◆ **Task to carry out**
In the lines below, look for "always". Copy each line where it appears.

[Data excerpts]
◇ ◇ ◇ ◇ ◇ ◇ ◇

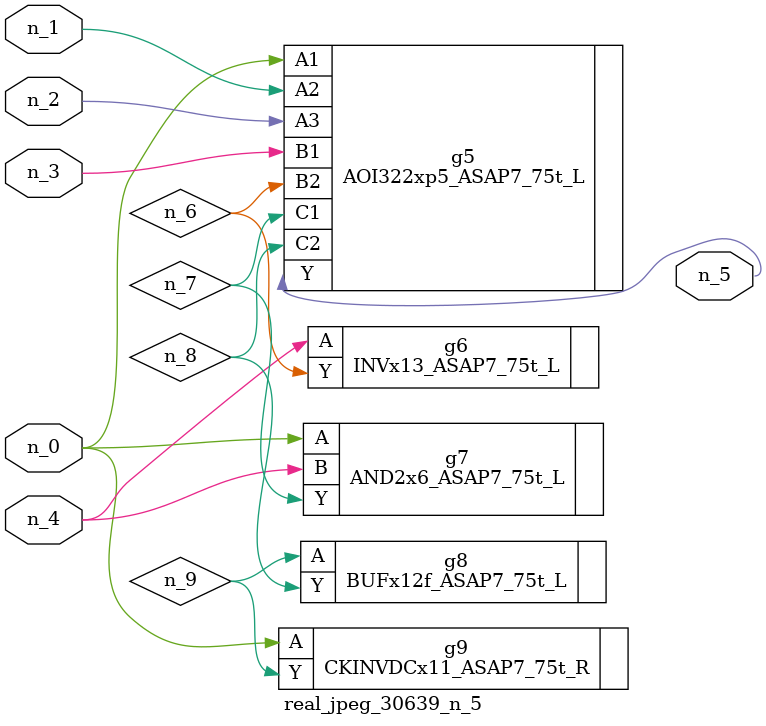
<source format=v>
module real_jpeg_30639_n_5 (n_4, n_0, n_1, n_2, n_3, n_5);

input n_4;
input n_0;
input n_1;
input n_2;
input n_3;

output n_5;

wire n_8;
wire n_6;
wire n_7;
wire n_9;

AOI322xp5_ASAP7_75t_L g5 ( 
.A1(n_0),
.A2(n_1),
.A3(n_2),
.B1(n_3),
.B2(n_6),
.C1(n_7),
.C2(n_8),
.Y(n_5)
);

AND2x6_ASAP7_75t_L g7 ( 
.A(n_0),
.B(n_4),
.Y(n_7)
);

CKINVDCx11_ASAP7_75t_R g9 ( 
.A(n_0),
.Y(n_9)
);

INVx13_ASAP7_75t_L g6 ( 
.A(n_4),
.Y(n_6)
);

BUFx12f_ASAP7_75t_L g8 ( 
.A(n_9),
.Y(n_8)
);


endmodule
</source>
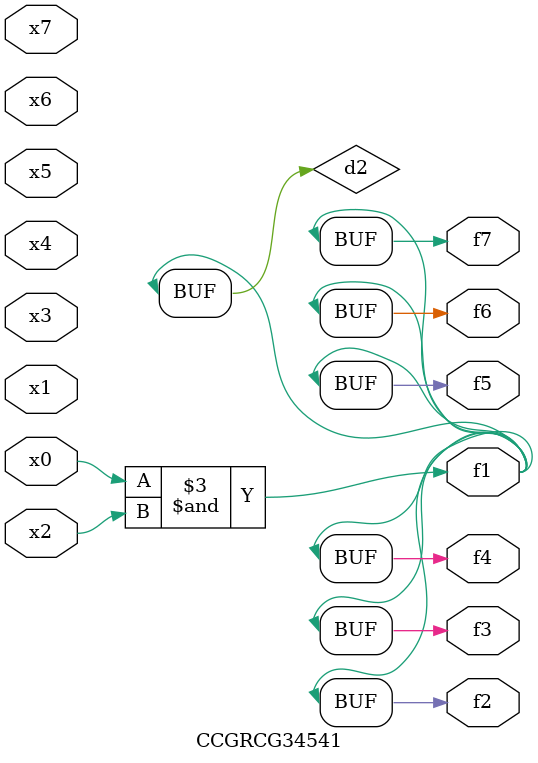
<source format=v>
module CCGRCG34541(
	input x0, x1, x2, x3, x4, x5, x6, x7,
	output f1, f2, f3, f4, f5, f6, f7
);

	wire d1, d2;

	nor (d1, x3, x6);
	and (d2, x0, x2);
	assign f1 = d2;
	assign f2 = d2;
	assign f3 = d2;
	assign f4 = d2;
	assign f5 = d2;
	assign f6 = d2;
	assign f7 = d2;
endmodule

</source>
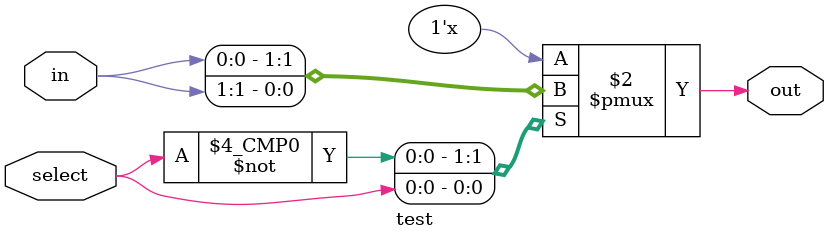
<source format=v>
module test(input [1:0] in, input select, output reg out);

always @( in or select)
    case (select)
	    0: out = in[0];
	    1: out = in[1];
	endcase
endmodule	

</source>
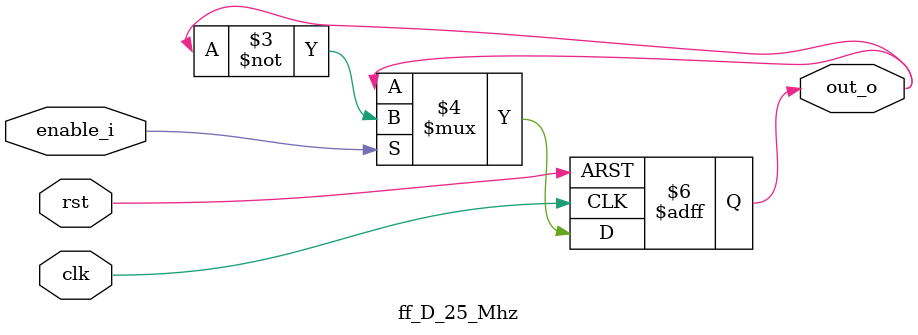
<source format=v>
`timescale 1ns / 1ps
module ff_D_25_Mhz(
    input clk,
    input rst,
    input enable_i,
    output reg out_o
    );
always@(posedge clk, negedge rst)
begin
	if(!rst)
		out_o <= 0;
	else if(enable_i)
		out_o<=~out_o;
end

endmodule

</source>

◇ ◇ ◇ ◇ ◇ ◇ ◇

◆ **Exercise output**
always @( in or select)
always@(posedge clk, negedge rst)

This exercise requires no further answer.